Scatter plots of Cd values theoretical and estimated with the ANN method in the testing

Fig. 11
figure 11

Scatter plots of Cd values theoretical and estimated with the SVM method in the testing

Fig. 12
figure 12

Scatter plots of Cd values theoretical and estimated with the M5Tree method in the testing

The results of the estimation methods show that if it is not possible to calculate the Fr number, it would be more appropriate to use the ANN method with Case 4. If it is possible, the ANN method with Case 8 would be more appropriate to calculate Cd values. The ANN is a black-box method, but it can be applied if the weight and bias values are known. For this purpose, the weight and bias values of Case 4 and Case 8 for the ANN method are given in Tables 5 and 6, respectively. In the tables, j is the number of hidden layers, and the values of wij, Wji, and βij represent the terms in Eqs. 10 and 11.

Table 5 Model parameters of Case 4 for the ANN method
Table 6 Model parameters of Case 8 for the ANN method

5 Conclusions

In this study, the discharge coefficient of trapezoidal broad-crested weirs is investigated experimentally and numerically. The numerical model study is validated by using 91 experimental results in 13 different discharges in seven different weir geometries. Then, two new different weir geometries that do not investigate experimentally are added and 270 numerical models are carried out for nine different weir geometries. The Cd values obtained theoretically by using experimental and numerical model results are estimated with the ANN, SVM, and M5Tree methods with eight different input combinations. R2, RMSE, MAPE, and NSE performance criteria are preferred in determining the success of the methods. The following main results are obtained,

  • Among the models in which the Fr number is not used as an input, Case 4 (inputs: h/L, α, β, and ε) is the most successful in all methods according to all performance criteria.

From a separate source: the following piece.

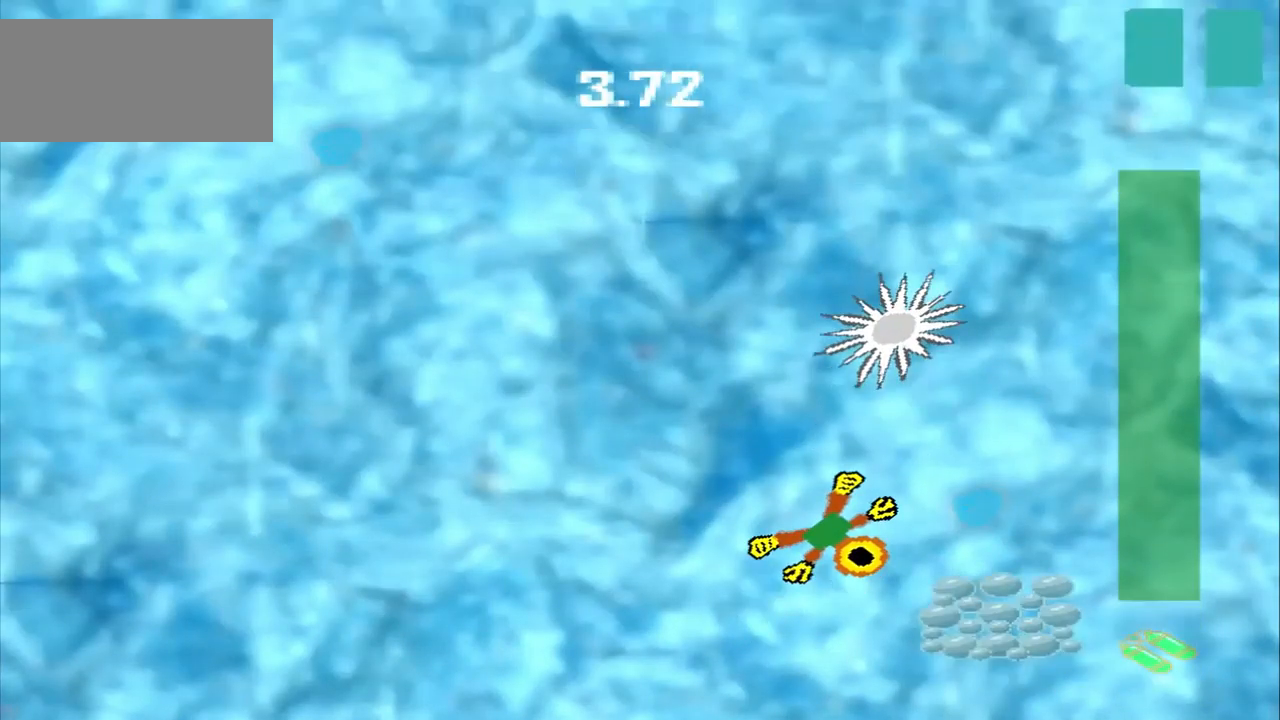
{"dt_ms": 959, "buttons": [], "left_stick": "left"}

  • The models that used the Fr number give better results according to the models without the Fr number. The ANN method with Case 8 (inputs: h/L, α, β, ε, and Fr), the SVM method with Case 6 (inputs: h/L, ε, and Fr), and the M5Tree method with Case 7 (inputs: h/L, α, ε, and Fr) are most successful.

  • Using the weir's upstream slope (α) as the input increases the success of the models more than using the downstream slope (β).

  • The ANN method is most successfully determined to estimate Cd values than the SVM and M5Tree methods according to the performance criteria.

As a result of the study, it has been determined that if the upstream Froude number cannot be obtained, h/L, β, and α can be used as input parameters. However, if the Froude number can be acquired, the Cd values can be calculated by using the Fr, h/L, β, α, and ε parameters as inputs in the ANN method.

With the study results, it is possible to determine the Cd values in limited or full data cases by using the model parameters given in this article for the broad-crested weir and different flow types with different geometric properties. However, since the success of the estimation results obtained with limited inputs (Cases 1–4) is significantly lower than that obtained with the addition of other hydraulic parameters, new studies are required to increase the success of Cd estimation. It is evaluated that increasing the number of weir geometry and the Cd range will improve the performance of the Cd prediction models that would be developed.